━━━ Available records ━━━
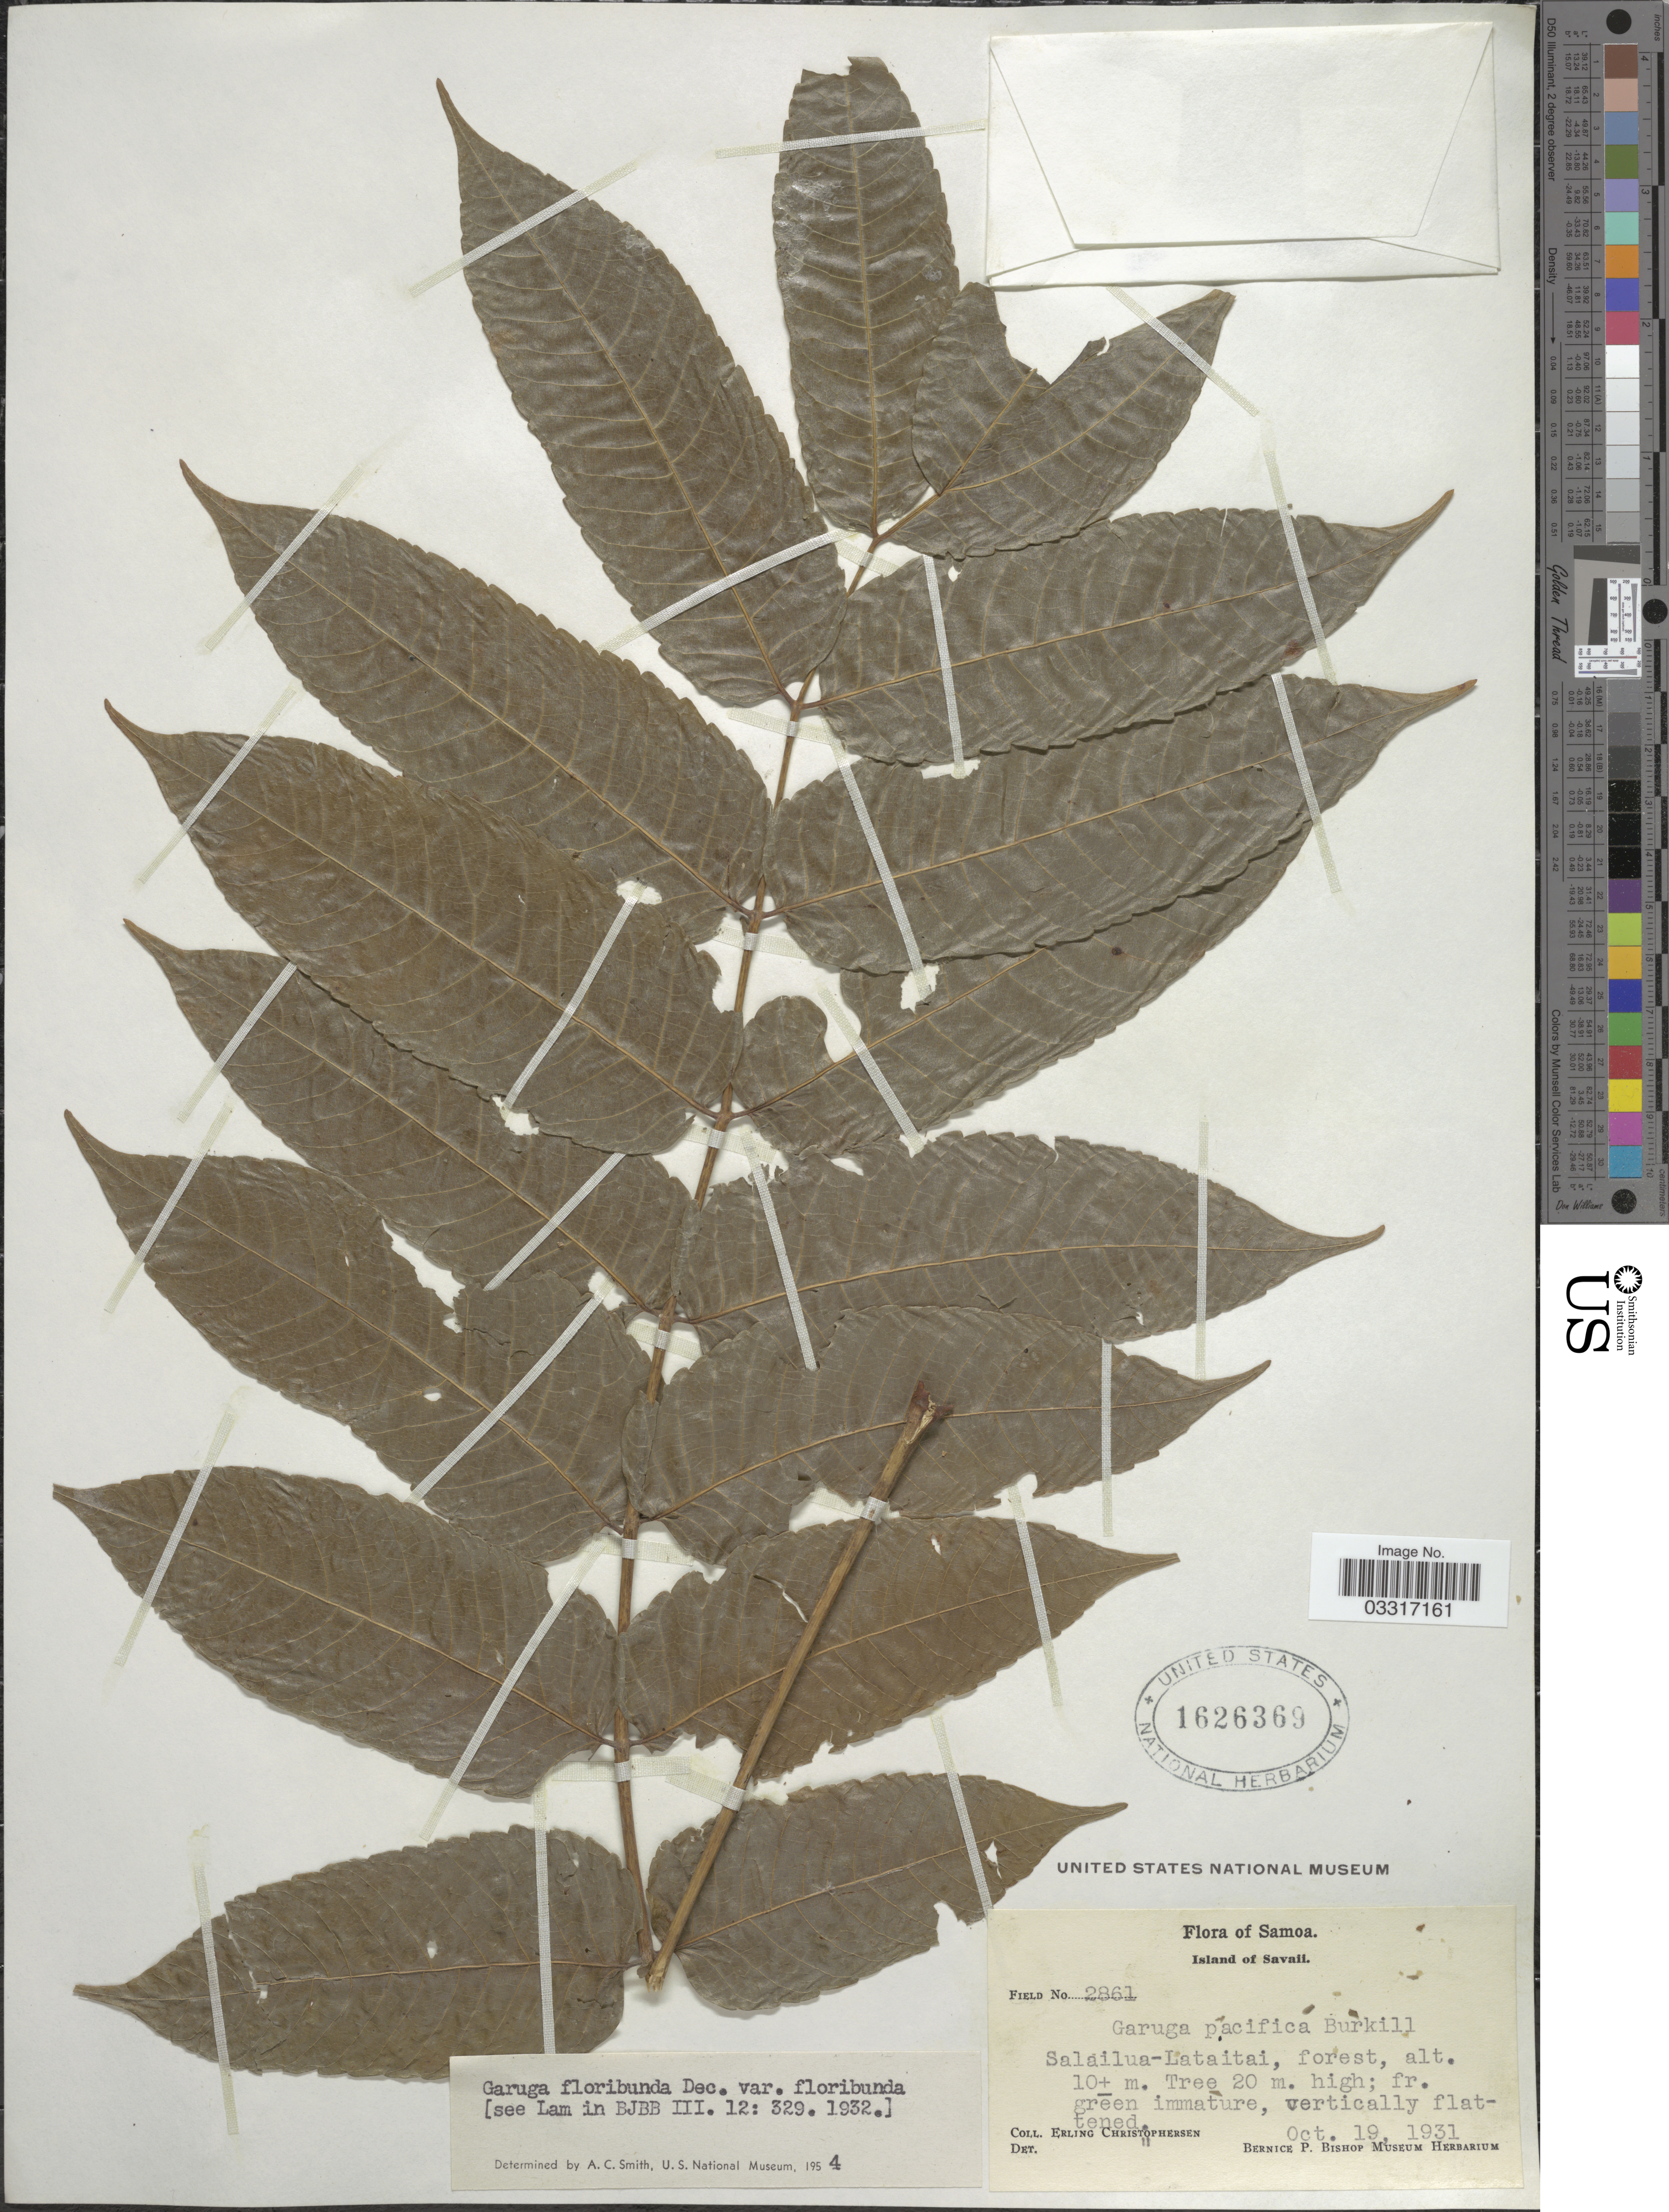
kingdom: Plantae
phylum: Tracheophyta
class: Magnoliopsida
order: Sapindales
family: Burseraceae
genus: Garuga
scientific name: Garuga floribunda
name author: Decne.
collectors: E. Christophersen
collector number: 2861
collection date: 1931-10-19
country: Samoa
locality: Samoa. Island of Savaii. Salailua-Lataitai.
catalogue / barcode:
━━━
Please output every line of the data above unchanged, omitting the pictures.

kingdom: Plantae
phylum: Tracheophyta
class: Magnoliopsida
order: Sapindales
family: Burseraceae
genus: Garuga
scientific name: Garuga floribunda
name author: Decne.
collectors: E. Christophersen
collector number: 2861
collection date: 1931-10-19
country: Samoa
locality: Samoa. Island of Savaii. Salailua-Lataitai.
catalogue / barcode:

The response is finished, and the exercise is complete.